The Knights of Columbus are to raise and donate $2 million to help save Karemlash, a predominantly Christian town on Iraq’s Nineveh Plain that was invaded and ransacked by ISIS before being liberated by coalition forces last November.
In a statement, the Knights said the move, which aims to resettle hundreds of families after they were evicted when ISIS took over the town in 2014, “will give many Christians and other religious minorities in Iraq hope for the future.”
The Knights’ action matches a similar donation by Hungary’s government, which recently donated $2 million to save Teleskov, another predominately Christian town on the Nineveh Plain.
About 1,000 families have now moved back to that town which the Knights say shows how such actions “can actually work in restoring pre-ISIS populations to their home and towns.”
The charity will work with the archdiocese of Erbil to achieve the resettlement. The archdiocese currently looks after the largest population of Christian refugees in Iraq, including many of the residents of Karemlash.
“The terrorists desecrated churches and graves and looted and destroyed homes,” said Supreme Knight Carl Anderson during his annual report at the Knights of Columbus 135th annual convention this week. “Now we will ensure that hundreds of Christian families driven from their homes can return to these two locations and help to ensure a pluralistic future for Iraq.”
The Knights are urging their councils as well as parishes, other Church groups, and individuals to help to donate $2,000 — the approximate cost of resettling one family. “Just a thousand such donations would be necessary to reach the $2 million goal,” the Knights said in the statement, adding that the rebuilding work “will begin this week and money will begin flowing to the project immediately.”
Anderson urged Knights to get behind the initiative by paraphrasing the words of Sir Winston Churchill in 1940: “Put your confidence in us,” he said. “We shall not fail or falter, we shall not weaken or tire.

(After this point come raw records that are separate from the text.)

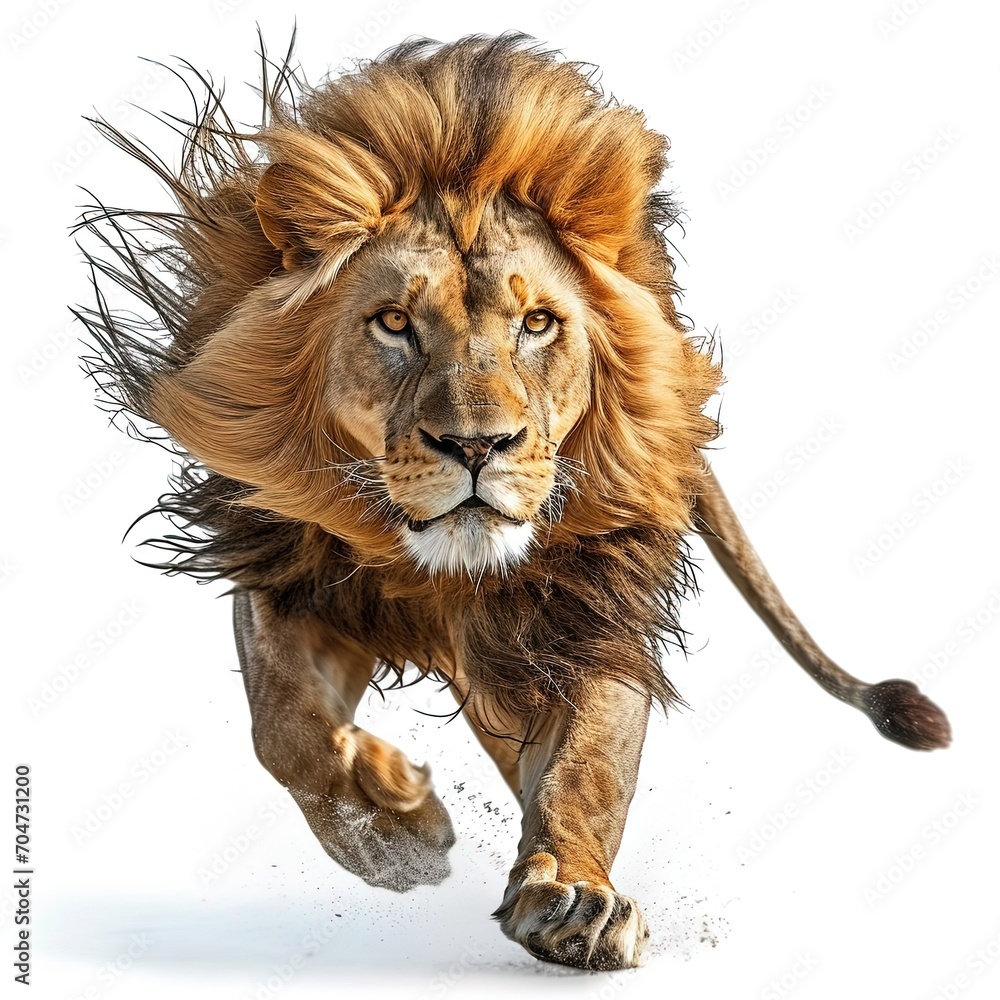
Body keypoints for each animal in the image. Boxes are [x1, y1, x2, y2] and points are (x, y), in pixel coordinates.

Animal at [75, 33, 951, 971]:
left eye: (537, 324)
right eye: (393, 323)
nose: (475, 446)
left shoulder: (585, 615)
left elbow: (587, 768)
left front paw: (574, 898)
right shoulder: (292, 567)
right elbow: (284, 729)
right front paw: (396, 833)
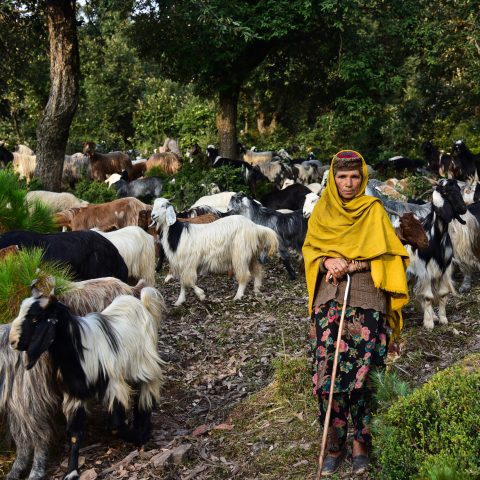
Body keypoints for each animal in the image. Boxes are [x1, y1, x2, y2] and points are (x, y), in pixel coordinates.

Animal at [9, 284, 165, 480]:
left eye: (36, 319)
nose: (12, 342)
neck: (78, 350)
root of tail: (142, 302)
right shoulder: (75, 394)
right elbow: (74, 433)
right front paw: (71, 471)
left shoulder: (114, 386)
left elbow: (115, 425)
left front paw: (136, 436)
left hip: (145, 365)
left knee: (146, 395)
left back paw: (143, 429)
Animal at [150, 198, 278, 304]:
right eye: (153, 205)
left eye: (163, 205)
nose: (152, 215)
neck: (178, 233)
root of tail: (255, 227)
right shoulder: (181, 263)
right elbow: (183, 282)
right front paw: (179, 301)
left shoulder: (189, 262)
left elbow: (189, 281)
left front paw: (201, 295)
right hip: (250, 253)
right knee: (257, 269)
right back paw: (256, 289)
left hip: (240, 253)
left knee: (245, 274)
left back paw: (238, 295)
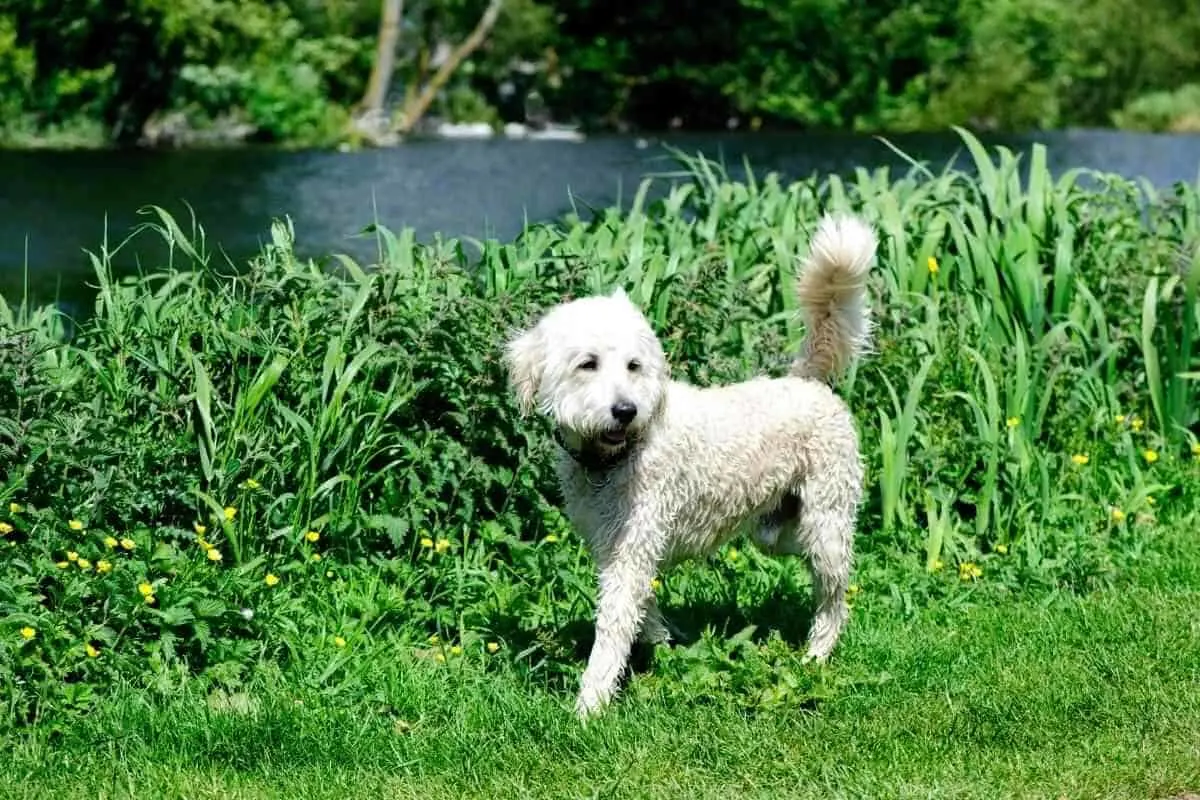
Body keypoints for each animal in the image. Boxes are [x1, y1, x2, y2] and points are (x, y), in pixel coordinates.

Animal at [501, 214, 878, 719]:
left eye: (634, 365)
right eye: (587, 364)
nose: (625, 411)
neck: (617, 457)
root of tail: (807, 381)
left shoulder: (632, 546)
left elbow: (613, 627)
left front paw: (590, 705)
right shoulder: (614, 547)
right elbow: (642, 607)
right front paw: (662, 642)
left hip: (827, 524)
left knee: (835, 597)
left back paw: (816, 655)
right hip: (776, 533)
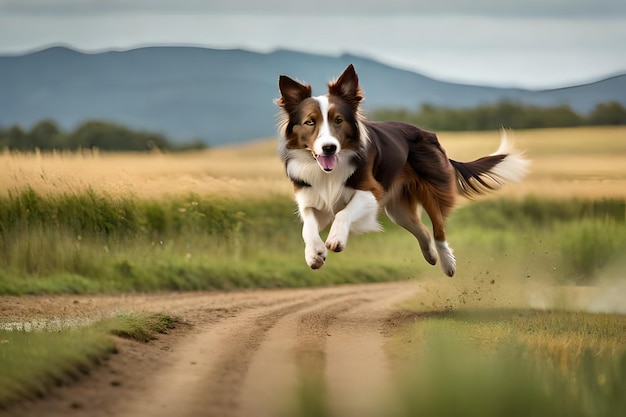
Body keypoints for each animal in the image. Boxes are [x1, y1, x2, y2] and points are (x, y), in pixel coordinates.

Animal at [276, 64, 524, 276]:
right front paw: (314, 254)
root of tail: (428, 133)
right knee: (423, 230)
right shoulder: (312, 199)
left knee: (438, 230)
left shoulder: (371, 191)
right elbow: (307, 227)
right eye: (310, 122)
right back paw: (430, 255)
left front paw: (336, 239)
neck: (329, 170)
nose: (329, 148)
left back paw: (447, 264)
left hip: (431, 190)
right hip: (399, 210)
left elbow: (343, 213)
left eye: (338, 120)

We will give you the tools and together we will finish the job.”
In March I travelled to Karemlash with Father Benedict Kiely, the founder of Nasarean.org, a charity that helps persecuted Christians. Once an oasis of peace and relative prosperity, we found the town deserted, churches and cemeteries desecrated, and almost every residential property firebombed in an attempt by ISIS to stop its inhabitants returning.

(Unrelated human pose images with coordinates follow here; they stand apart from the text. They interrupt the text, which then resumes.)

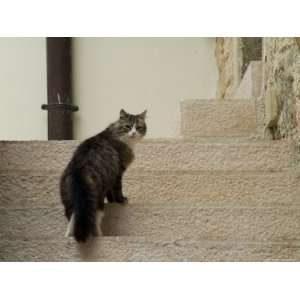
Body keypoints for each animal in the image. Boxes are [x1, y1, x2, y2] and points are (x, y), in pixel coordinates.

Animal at [59, 109, 146, 243]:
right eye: (127, 127)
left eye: (139, 127)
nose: (133, 133)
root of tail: (80, 169)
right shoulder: (118, 172)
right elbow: (117, 190)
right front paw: (121, 200)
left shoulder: (110, 177)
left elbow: (110, 194)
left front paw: (113, 202)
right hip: (96, 198)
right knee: (94, 220)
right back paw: (99, 235)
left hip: (69, 199)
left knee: (73, 218)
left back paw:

Resettlement of Karemlash, which is just 9 miles from Mosul, will therefore be a challenge. Many of the families who lived there have left Iraq possibly never to return, while those that remained in refugee camps have lost almost everything and will probably have to live with new Muslim neighbors whom they distrust (many Iraqi and Kurdish Muslims sided with ISIS, did little to stop them invading, or looted the houses of Christians when they were evicted).
Nonetheless, the example of Teleskov is a hopeful one, and during our trip we encountered enterprising citizens of Karemlash who were keen to return to the town and make a new start. More will be willing if the Iraqi government, assisted by the international community, can guarantee security and therefore offer the necessary stability to return to a normal life, embark on reconstruction, rebuild businesses and create jobs.
Knights’ eloquent sign
In addition to helping Karemlash, the Knights of Columbus also announced it had partnered with the U.S. bishops conference to hold a “Week of Awareness” for persecuted Christians beginning Nov. 26.

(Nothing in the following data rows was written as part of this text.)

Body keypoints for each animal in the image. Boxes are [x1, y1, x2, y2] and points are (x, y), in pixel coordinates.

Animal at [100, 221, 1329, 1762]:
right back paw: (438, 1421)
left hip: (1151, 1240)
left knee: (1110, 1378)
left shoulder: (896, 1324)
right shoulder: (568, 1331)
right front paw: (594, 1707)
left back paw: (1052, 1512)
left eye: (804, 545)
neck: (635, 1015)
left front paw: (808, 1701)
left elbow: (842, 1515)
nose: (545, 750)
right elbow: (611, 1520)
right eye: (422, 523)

Pope Francis has praised the Knights especially for its help on behalf of persecuted Christians, as well as for defending and promoting the sanctity of marriage and the dignity and beauty of family life.
In a message to its annual convention this week, the Holy Father expressed his “gratitude” for the Knights’ commitment to persecuted Christians, and commended the Knights of Columbus Refugee Relief Fund as "an eloquent sign of your order's firm commitment to solidarity and communion with our fellow Christians."
Since 2014, the fund has donated more than $13 million for humanitarian assistance primarily in Iraq, Syria and the surrounding region.
The Knights’ advocacy was also decisive in U.S. Secretary of State John Kerry’s 2016 genocide declaration for Christians and other religious minorities in the region. This designation was reaffirmed by Secretary of State Rex Tillerson last week.
Many Christians we spoke to in Iraq in March expressed hope that President Trump would help them, although so far, the kind of assistance they were expecting — especially security — has been lacking.
Instead, almost all of the vital humanitarian assistance for the country's persecuted Christians has come not from governments (with the notable exception of Hungary) or the U.N., but from the Church — particularly the Knights of Columbus and the charity, Aid to the Church in Need.